_What you should do:_ From the data below, repeat exactly the lines from the line with "Dược sĩ Cao đẳng Dược" to the line with "Katja Brandis stürmt", both included.

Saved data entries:
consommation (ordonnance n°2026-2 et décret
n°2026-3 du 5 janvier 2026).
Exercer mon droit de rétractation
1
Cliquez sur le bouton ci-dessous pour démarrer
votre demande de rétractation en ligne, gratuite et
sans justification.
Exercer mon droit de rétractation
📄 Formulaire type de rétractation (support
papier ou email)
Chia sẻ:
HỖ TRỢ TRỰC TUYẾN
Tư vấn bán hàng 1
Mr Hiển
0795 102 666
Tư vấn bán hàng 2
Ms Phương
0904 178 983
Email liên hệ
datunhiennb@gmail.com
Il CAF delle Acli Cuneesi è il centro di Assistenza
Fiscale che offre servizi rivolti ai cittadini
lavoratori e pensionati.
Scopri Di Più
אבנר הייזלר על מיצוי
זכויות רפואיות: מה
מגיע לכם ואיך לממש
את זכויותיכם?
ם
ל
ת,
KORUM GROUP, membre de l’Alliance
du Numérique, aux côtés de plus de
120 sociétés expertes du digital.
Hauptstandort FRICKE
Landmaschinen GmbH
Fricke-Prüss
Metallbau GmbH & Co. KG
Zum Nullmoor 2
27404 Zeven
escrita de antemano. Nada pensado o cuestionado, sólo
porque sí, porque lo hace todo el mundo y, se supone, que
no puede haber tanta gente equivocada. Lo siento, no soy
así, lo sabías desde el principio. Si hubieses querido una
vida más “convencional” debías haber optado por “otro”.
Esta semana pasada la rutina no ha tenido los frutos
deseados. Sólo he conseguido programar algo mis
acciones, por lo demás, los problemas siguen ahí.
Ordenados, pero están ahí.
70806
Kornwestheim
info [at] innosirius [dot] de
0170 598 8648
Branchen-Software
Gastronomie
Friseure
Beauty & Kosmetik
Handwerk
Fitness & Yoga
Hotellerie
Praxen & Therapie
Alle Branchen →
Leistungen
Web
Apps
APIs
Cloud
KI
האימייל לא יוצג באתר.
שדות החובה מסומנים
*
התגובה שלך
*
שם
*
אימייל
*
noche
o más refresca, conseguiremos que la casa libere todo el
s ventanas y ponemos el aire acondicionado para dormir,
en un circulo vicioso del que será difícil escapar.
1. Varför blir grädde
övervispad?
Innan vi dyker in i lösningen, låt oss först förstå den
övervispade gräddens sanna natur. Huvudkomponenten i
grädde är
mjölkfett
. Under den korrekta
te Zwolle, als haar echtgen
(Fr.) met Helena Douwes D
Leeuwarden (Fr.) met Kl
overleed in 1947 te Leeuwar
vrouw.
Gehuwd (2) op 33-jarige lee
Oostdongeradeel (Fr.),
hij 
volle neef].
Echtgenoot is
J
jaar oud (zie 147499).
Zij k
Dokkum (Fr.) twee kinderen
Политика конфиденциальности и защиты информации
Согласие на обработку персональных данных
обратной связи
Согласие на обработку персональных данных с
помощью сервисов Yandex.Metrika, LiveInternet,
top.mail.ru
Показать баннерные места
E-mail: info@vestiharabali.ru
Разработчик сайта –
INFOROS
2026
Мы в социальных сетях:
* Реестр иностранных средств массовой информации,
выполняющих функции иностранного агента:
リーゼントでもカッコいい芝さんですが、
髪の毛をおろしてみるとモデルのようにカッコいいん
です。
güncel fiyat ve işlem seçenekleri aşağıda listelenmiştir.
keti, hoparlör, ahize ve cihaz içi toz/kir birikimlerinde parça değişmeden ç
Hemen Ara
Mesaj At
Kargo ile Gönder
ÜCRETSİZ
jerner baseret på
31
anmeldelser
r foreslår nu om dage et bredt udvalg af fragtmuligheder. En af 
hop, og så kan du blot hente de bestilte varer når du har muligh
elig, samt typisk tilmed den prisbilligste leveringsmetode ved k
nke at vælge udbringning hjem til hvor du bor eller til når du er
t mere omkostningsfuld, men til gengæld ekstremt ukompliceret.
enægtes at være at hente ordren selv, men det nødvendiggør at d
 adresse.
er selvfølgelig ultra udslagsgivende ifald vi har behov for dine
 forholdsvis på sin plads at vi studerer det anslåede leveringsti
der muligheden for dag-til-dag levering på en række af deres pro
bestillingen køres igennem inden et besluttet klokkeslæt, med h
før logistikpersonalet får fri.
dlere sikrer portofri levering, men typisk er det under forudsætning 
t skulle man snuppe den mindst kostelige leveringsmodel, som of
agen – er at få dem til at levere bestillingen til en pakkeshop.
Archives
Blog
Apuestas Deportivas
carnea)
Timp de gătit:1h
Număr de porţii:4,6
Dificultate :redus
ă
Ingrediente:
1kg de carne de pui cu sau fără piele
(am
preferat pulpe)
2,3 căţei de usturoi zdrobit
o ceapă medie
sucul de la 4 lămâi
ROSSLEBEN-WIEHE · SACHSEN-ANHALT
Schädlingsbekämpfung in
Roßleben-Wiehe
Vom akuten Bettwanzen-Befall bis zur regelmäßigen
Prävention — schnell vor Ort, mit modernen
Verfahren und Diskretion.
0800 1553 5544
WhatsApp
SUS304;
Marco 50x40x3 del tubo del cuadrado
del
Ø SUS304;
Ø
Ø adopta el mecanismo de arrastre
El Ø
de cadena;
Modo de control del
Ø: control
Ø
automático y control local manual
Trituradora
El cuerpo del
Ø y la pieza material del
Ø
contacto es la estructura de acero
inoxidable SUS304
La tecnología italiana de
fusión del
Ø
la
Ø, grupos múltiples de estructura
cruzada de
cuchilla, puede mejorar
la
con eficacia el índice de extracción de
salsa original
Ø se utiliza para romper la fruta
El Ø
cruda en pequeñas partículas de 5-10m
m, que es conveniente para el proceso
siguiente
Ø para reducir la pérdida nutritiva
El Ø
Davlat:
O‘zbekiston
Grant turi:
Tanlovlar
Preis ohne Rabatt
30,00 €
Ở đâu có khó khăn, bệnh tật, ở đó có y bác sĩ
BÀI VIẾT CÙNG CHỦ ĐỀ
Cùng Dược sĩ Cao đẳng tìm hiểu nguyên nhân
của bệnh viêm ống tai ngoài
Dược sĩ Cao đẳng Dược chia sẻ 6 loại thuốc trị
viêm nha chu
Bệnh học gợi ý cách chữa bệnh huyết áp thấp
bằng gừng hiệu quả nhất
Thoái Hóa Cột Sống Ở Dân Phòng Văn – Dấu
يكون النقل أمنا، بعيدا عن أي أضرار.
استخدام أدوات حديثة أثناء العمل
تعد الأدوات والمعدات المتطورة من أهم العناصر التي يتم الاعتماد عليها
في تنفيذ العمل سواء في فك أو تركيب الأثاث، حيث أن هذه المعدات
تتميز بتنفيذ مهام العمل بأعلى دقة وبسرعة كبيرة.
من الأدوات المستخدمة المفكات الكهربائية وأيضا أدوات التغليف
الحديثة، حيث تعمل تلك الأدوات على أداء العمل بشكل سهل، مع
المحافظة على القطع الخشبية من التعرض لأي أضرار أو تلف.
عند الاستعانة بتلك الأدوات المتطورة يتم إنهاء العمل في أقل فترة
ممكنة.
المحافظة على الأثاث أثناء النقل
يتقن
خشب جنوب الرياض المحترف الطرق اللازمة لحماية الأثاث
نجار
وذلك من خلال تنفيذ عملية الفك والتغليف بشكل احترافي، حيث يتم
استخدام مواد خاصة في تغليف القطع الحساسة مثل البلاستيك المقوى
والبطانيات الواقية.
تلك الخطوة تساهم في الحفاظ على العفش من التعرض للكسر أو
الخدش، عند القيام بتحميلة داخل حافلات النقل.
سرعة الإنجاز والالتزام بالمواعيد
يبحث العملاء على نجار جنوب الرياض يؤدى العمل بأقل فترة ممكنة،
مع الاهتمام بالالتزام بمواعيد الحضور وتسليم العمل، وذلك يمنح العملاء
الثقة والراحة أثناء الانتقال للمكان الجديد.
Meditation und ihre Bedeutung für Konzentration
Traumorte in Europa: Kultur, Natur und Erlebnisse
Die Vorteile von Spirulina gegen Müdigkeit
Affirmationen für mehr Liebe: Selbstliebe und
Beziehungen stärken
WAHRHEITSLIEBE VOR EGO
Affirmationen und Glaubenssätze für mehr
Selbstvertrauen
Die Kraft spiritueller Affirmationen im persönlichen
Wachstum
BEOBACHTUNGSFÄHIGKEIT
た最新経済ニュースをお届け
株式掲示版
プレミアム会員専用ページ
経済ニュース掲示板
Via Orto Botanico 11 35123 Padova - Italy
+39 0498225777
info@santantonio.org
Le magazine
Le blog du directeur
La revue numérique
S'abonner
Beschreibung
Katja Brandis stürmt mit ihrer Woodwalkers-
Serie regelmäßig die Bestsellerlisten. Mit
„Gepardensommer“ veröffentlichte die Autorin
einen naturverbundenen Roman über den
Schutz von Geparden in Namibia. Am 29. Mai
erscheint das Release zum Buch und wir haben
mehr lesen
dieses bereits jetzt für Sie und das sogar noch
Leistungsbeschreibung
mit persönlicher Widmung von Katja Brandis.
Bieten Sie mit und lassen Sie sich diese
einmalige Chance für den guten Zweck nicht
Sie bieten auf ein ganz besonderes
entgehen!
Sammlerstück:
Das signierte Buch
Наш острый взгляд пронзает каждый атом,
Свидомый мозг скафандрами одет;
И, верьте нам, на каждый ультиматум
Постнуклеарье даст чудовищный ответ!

_Solution:_
Dược sĩ Cao đẳng Dược chia sẻ 6 loại thuốc trị
viêm nha chu
Bệnh học gợi ý cách chữa bệnh huyết áp thấp
bằng gừng hiệu quả nhất
Thoái Hóa Cột Sống Ở Dân Phòng Văn – Dấu
يكون النقل أمنا، بعيدا عن أي أضرار.
استخدام أدوات حديثة أثناء العمل
تعد الأدوات والمعدات المتطورة من أهم العناصر التي يتم الاعتماد عليها
في تنفيذ العمل سواء في فك أو تركيب الأثاث، حيث أن هذه المعدات
تتميز بتنفيذ مهام العمل بأعلى دقة وبسرعة كبيرة.
من الأدوات المستخدمة المفكات الكهربائية وأيضا أدوات التغليف
الحديثة، حيث تعمل تلك الأدوات على أداء العمل بشكل سهل، مع
المحافظة على القطع الخشبية من التعرض لأي أضرار أو تلف.
عند الاستعانة بتلك الأدوات المتطورة يتم إنهاء العمل في أقل فترة
ممكنة.
المحافظة على الأثاث أثناء النقل
يتقن
خشب جنوب الرياض المحترف الطرق اللازمة لحماية الأثاث
نجار
وذلك من خلال تنفيذ عملية الفك والتغليف بشكل احترافي، حيث يتم
استخدام مواد خاصة في تغليف القطع الحساسة مثل البلاستيك المقوى
والبطانيات الواقية.
تلك الخطوة تساهم في الحفاظ على العفش من التعرض للكسر أو
الخدش، عند القيام بتحميلة داخل حافلات النقل.
سرعة الإنجاز والالتزام بالمواعيد
يبحث العملاء على نجار جنوب الرياض يؤدى العمل بأقل فترة ممكنة،
مع الاهتمام بالالتزام بمواعيد الحضور وتسليم العمل، وذلك يمنح العملاء
الثقة والراحة أثناء الانتقال للمكان الجديد.
Meditation und ihre Bedeutung für Konzentration
Traumorte in Europa: Kultur, Natur und Erlebnisse
Die Vorteile von Spirulina gegen Müdigkeit
Affirmationen für mehr Liebe: Selbstliebe und
Beziehungen stärken
WAHRHEITSLIEBE VOR EGO
Affirmationen und Glaubenssätze für mehr
Selbstvertrauen
Die Kraft spiritueller Affirmationen im persönlichen
Wachstum
BEOBACHTUNGSFÄHIGKEIT
た最新経済ニュースをお届け
株式掲示版
プレミアム会員専用ページ
経済ニュース掲示板
Via Orto Botanico 11 35123 Padova - Italy
+39 0498225777
info@santantonio.org
Le magazine
Le blog du directeur
La revue numérique
S'abonner
Beschreibung
Katja Brandis stürmt mit ihrer Woodwalkers-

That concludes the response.